German Regiment
German Regiment
GERMAN REGIMENT. Early in 1776, Congress decided to raise an eight-company regiment from among the roughly 130,000 people of German birth or descent then living in Pennsylvania, Maryland, and Virginia. It authorized the regiment on 25 May 1776, to serve for three years or the duration of the war, and on 17 July appointed Nicholas Haussegger, a hatter from Lebanon, Pennsylvania, as colonel. Haussegger had been a captain in the French and Indian War and then the major of the Fourth Pennsylvania Battalion (since 4 January 1776). On 31 December he led ten men on a reconnaissance of Princeton, New Jersey, and surrendered himself and his party to the British. The regiment remained intact after Haussegger's defection. Although forced to retreat under British attack at the Second Battle of Trenton (Assunpink Bridge) on 2 January 1777, it fought well at Princeton (3 January). Congress considered it an "extra" Continental regiment in the reorganization of 1777 (as part of the Maryland Line), and appointed Henry Leonard Philip, baron de Arendt, a veteran of the Prussian service, as its new colonel on 19 March. As a unit of Washington's main army, it was present at Brandywine and was heavily engaged at Germantown. Washington granted de Arendt a leave of absence for health reasons on 18 August 1778; he never reassumed command. The regiment was sent to the Pennsylvania frontier in April 1779, served in Sullivan's expedition against the Iroquois, and remained on the frontier until April 1780. It served with the main army until disbanded on 1 January 1781. German-Americans were also prominent in another German regiment, this one authorized by the Virginia Convention as the Eighth Virginia on 11 January 1776. Raised by John Peter Muhlenberg in the frontier counties of Virginia's Shenandoah Valley between 9 February and 4 April, it was adopted into the Continental army on 25 May 1776. After participating in the defense of Charleston, South Carolina, in June 1776, the unit joined Washington's army for the defense of Philadelphia in the summer of 1777. It was consolidated with the Fourth Virginia on 12 May 1779.

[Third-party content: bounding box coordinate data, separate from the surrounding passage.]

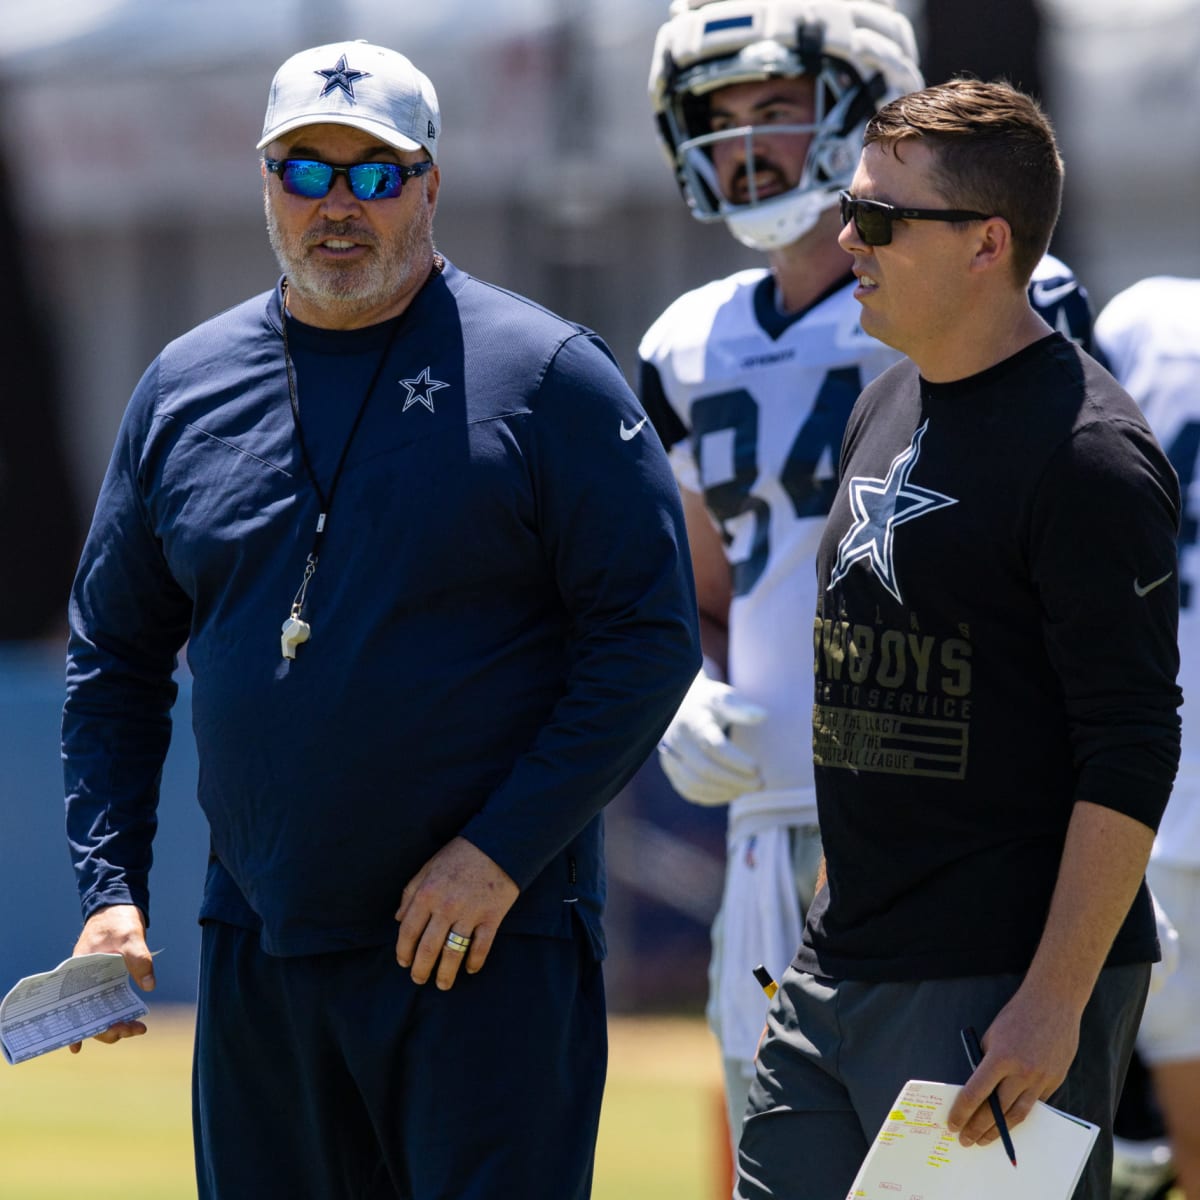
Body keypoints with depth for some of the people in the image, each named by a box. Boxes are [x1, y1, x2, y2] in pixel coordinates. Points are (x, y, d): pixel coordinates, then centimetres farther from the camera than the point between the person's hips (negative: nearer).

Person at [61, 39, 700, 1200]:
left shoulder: (542, 376, -4)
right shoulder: (184, 388, 10)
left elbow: (649, 638, -7)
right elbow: (114, 659, 17)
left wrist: (502, 852, -14)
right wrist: (109, 886, 5)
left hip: (493, 952, -5)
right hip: (257, 952, 5)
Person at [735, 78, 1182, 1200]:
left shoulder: (1085, 454, -14)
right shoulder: (885, 410, 14)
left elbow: (1130, 756, -17)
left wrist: (1055, 1002, -22)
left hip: (1003, 983, -9)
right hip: (840, 977, 9)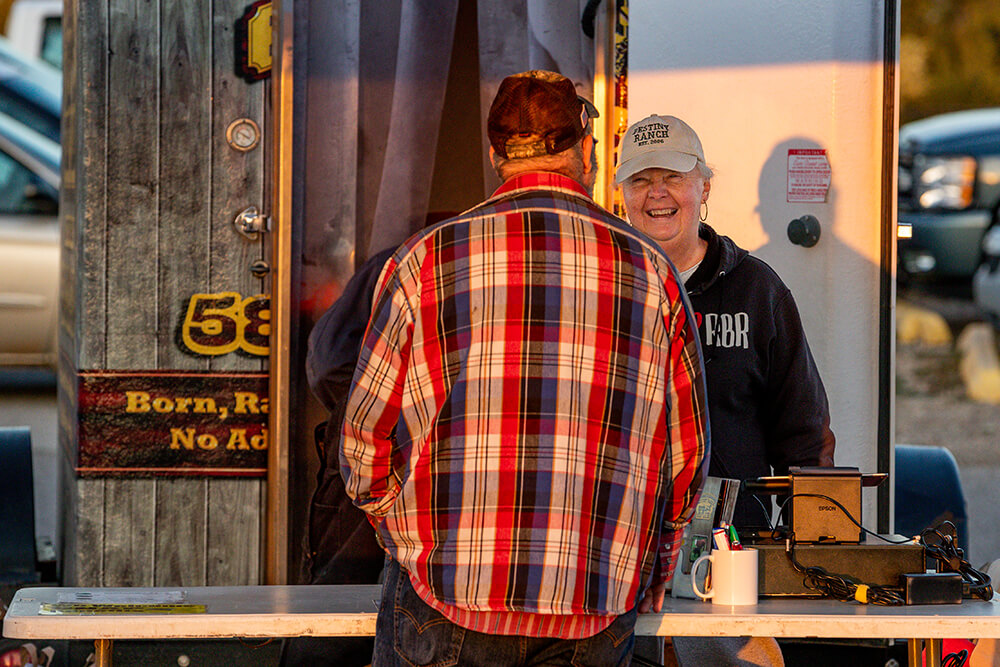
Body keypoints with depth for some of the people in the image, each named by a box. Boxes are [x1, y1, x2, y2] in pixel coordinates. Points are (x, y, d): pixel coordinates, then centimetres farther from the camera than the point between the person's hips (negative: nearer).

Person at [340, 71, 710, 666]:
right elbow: (687, 458, 11)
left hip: (446, 602, -1)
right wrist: (646, 582, 24)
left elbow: (367, 450, 4)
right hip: (598, 617, 2)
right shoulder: (651, 272, 5)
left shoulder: (425, 262, 0)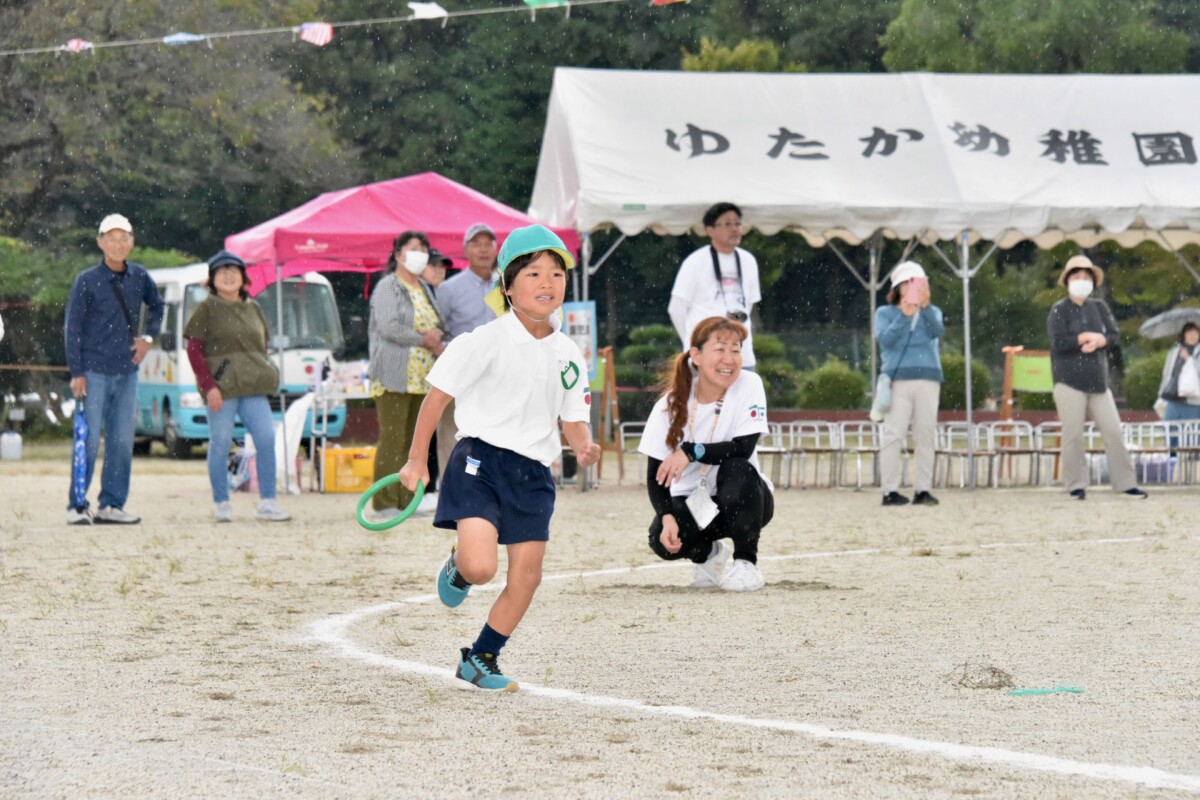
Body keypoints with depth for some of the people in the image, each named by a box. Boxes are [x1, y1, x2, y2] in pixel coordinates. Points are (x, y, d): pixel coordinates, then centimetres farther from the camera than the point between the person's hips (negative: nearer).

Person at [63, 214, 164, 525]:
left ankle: (112, 505, 10)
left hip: (127, 371, 5)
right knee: (89, 440, -7)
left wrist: (148, 337, 8)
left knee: (122, 441, 5)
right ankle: (77, 506, -2)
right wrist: (76, 373, -9)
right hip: (95, 371, -5)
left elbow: (156, 305, 25)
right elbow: (72, 328, -4)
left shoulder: (139, 277, 6)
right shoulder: (87, 281, -6)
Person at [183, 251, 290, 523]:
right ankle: (222, 505, 8)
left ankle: (267, 503, 0)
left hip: (253, 387, 4)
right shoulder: (207, 309, 1)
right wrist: (209, 386, -14)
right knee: (221, 444, -1)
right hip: (221, 387, -4)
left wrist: (264, 379, 10)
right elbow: (194, 349, -5)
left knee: (267, 438, -5)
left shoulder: (253, 308, 16)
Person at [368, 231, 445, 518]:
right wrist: (424, 340, -11)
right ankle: (385, 503, -10)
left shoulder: (425, 290, 21)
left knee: (414, 440, 6)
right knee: (392, 438, -11)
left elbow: (438, 326, 24)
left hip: (422, 378, 8)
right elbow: (388, 327, -16)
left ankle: (406, 500, 9)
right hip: (394, 376, -8)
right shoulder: (387, 288, -4)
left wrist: (436, 334, 0)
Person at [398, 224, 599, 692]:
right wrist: (417, 461, -1)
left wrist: (584, 446, -10)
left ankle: (480, 661, 20)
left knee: (526, 577, 2)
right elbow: (439, 394, -3)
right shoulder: (487, 342, -9)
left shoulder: (568, 356, 8)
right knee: (480, 566, -22)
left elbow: (573, 420, 14)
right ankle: (457, 569, 17)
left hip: (534, 473, 5)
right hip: (480, 459, -5)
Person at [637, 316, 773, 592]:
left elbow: (744, 448, -24)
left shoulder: (749, 385, -14)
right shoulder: (670, 405, -10)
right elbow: (656, 476, -10)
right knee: (663, 540, -29)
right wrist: (667, 517, -27)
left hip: (743, 501, -1)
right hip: (692, 504, 1)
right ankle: (708, 554, 10)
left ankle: (746, 561, -13)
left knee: (737, 469, -34)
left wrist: (691, 452, -33)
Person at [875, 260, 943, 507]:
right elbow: (885, 339, -7)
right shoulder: (885, 313, 11)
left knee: (926, 436, 0)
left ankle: (923, 489, 2)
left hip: (928, 380, 3)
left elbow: (937, 331, -5)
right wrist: (904, 315, -18)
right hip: (898, 380, -3)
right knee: (893, 436, -8)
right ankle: (890, 491, -8)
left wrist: (925, 307, -20)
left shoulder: (932, 312, 17)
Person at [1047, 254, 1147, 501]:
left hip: (1097, 380, 5)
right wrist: (1090, 338, -10)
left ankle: (1125, 483, 9)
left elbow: (1114, 335, 4)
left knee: (1113, 431, 3)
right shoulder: (1059, 310, -2)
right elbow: (1059, 342, -14)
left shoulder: (1099, 307, 12)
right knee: (1073, 434, -5)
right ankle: (1076, 485, 3)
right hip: (1069, 381, -5)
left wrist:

SEE ALSO Haussegger, Nicholas; Muhlenberg, John Peter Gabriel; New Jersey Campaign.
BIBLIOGRAPHY
Retzer, Henry J. The German Regiment of Maryland and Pennsylvania in the Continental Army, 1776–1781. Westminster, Md.: Family Line Publications, 1991.
Wright, Robert K., Jr. The Continental Army. Washington, D. C.: United States Army Center of Military History, 1983.